Al subir por Heights Road al volante de su Saab, dio un pequeño rodeo para pasar por el mirador del pueblo. Desde allí se veían los edificios de Manhattan, sobre todo por la noche, extendidos como diamantes sobre terciopelo negro. La invadió la añoranza. Le encantaba Nueva York. Hasta cuatro años antes, esa maravillosa isla había sido su hogar. Tenían un loft en Charles Street, en el Village. Jack trabajaba en el equipo de investigación médica de un laboratorio farmacéutico. Ella pintaba en el taller de su casa al tiempo que se burlaba de sus homólogos de los suburbios, con sus cuatro por cuatro, sus pantalones de pana y sus conversaciones sobre niños. Ahora era ya uno de ellos.
Grace aparcó detrás de la escuela con las demás madres. Apagó el motor, cogió el sobre de Photomat y lo abrió. El carrete era del viaje anual a Chester para la cosecha de la manzana, que habían hecho la semana anterior. Jack no había parado de sacar fotos. Le gustaba ser el fotógrafo de la familia. Lo consideraba una obligación paterna y viril, eso de tomar fotos, como si fuera un sacrificio que todo padre debía realizar por su familia.
La primera imagen era de Emma, su hija de ocho años, y Max, su hijo de seis, en un carro lleno de paja, con los hombros encorvados, las mejillas sonrosadas por el viento. Grace se quedó mirándolos un momento. La asaltaron sentimientos de… sí, ternura maternal, primitiva y evolutiva a la vez. Eso era lo que ocurría con los niños. Ésas eran las pequeñas cosas que le llegaban al alma. Se acordó de que ese día hacía frío. El manzanar, lo sabía, estaría abarrotado de gente. Al principio no quería ir. Ahora, al ver la foto, se replanteó con asombro la idiotez de sus propias prioridades.

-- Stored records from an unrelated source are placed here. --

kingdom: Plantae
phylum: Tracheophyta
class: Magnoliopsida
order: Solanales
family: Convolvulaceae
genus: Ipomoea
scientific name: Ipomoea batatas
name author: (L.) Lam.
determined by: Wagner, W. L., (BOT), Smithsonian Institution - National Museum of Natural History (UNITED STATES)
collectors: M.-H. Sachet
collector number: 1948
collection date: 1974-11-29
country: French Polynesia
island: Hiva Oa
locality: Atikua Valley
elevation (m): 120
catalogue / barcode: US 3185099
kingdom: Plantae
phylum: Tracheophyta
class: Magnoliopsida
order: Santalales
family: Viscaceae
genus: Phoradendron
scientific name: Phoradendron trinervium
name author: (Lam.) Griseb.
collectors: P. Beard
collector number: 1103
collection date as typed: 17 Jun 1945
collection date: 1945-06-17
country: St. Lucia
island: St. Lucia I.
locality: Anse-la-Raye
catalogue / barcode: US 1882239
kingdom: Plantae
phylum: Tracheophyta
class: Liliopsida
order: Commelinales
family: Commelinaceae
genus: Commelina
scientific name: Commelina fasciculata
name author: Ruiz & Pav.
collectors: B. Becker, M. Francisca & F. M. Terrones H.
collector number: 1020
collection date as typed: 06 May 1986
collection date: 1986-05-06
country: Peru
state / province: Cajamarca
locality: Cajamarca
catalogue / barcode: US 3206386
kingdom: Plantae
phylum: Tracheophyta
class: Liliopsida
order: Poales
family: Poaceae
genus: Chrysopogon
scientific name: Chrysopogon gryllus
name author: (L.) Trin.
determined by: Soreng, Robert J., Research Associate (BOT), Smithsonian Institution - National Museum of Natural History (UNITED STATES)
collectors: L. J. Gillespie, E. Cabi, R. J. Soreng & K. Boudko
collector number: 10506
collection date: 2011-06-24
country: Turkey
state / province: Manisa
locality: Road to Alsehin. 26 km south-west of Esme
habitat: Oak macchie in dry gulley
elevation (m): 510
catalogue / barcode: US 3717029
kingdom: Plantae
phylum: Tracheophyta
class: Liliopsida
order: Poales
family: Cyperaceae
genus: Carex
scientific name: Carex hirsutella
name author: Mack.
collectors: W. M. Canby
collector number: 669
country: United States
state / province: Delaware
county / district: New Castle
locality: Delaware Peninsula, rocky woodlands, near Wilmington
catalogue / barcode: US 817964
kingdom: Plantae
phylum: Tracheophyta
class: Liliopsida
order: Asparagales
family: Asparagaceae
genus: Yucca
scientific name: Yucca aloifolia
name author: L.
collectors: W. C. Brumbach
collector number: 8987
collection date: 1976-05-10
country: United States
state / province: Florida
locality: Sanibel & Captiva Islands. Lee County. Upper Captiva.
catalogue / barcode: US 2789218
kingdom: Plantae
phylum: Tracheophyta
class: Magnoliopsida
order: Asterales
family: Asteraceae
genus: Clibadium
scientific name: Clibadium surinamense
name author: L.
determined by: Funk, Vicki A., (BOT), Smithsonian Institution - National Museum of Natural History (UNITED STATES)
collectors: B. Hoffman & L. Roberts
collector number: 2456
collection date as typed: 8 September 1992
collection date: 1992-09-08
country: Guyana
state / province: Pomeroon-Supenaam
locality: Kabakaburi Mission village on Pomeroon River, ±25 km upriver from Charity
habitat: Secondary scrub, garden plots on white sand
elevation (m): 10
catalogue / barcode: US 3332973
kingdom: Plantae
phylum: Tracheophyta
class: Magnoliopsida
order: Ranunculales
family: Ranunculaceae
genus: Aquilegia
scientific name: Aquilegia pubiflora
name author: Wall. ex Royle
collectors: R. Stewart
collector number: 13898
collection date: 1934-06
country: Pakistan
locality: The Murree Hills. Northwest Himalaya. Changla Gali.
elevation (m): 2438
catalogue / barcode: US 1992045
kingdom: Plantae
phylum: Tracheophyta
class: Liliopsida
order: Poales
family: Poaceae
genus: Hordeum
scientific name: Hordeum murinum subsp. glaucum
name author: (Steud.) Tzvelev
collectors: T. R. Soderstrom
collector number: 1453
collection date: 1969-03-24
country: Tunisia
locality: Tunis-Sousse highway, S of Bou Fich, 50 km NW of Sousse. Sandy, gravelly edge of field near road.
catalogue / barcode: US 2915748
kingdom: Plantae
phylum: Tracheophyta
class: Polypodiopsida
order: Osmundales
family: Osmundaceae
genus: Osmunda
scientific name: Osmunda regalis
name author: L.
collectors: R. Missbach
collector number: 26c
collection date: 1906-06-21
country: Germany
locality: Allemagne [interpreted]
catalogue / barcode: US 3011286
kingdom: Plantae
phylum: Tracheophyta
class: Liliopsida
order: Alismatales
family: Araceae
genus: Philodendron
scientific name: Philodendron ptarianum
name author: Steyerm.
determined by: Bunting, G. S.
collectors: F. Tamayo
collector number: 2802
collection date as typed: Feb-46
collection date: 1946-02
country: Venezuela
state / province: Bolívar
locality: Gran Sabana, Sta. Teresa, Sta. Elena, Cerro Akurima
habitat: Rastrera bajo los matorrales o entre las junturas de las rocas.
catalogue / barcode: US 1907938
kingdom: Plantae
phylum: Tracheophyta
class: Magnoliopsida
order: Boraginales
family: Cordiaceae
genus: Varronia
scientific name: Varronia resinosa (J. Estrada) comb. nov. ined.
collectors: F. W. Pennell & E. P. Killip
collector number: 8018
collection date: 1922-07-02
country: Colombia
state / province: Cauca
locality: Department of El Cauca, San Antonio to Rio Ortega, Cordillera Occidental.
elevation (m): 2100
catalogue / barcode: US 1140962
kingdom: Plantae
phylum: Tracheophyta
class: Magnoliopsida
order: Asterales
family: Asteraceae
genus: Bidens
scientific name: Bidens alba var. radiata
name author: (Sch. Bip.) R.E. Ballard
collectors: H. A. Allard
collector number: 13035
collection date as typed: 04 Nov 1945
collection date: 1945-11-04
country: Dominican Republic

Las demás madres se agolpaban ante la valla de la escuela, parloteando y poniéndose de acuerdo a fin de que sus hijos se vieran para jugar. Era, por supuesto, la era moderna, el Estados Unidos posfeminista, y sin embargo, entre alrededor de ochenta personas que esperaban a sus niños, sólo había dos hombres. Grace sabía que uno era un padre que llevaba más de un año en el paro. Se le notaba en la mirada, el andar lento, el mal afeitado. El otro era un periodista que trabajaba en casa y siempre parecía demasiado interesado en hablar con las madres. Tal vez se sentía solo. U otra cosa.
Alguien llamó a la ventanilla del coche. Grace alzó la vista. Cora Lindley, su mejor amiga del pueblo, le hizo señas para que abriera la puerta. Grace obedeció. Cora se sentó a su lado.
– ¿Cómo fue tu cita de anoche? -preguntó Grace.
– Un desastre.
– Lo siento.
– El síndrome de la quinta cita.
Cora era una mujer divorciada y, en medio de todas aquellas «señoras que quedan para comer» nerviosas y excesivamente protectoras, resultaba un poco demasiado sexy. Vestida con una blusa escotada de piel de leopardo, malla de Spandex y zapatillas de color rosa, no encajaba en absoluto con el torrente de pantalones caquis y jerséis holgados. Las demás madres la miraban con recelo. Los residentes adultos de los suburbios pueden parecerse mucho a los adolescentes.
– ¿Y cuál es el síndrome de la quinta cita?
– Tú no tienes muchas citas, ¿eh?
– Pues no -contestó Grace-. Un marido y dos hijos me han cortado bastante el vuelo.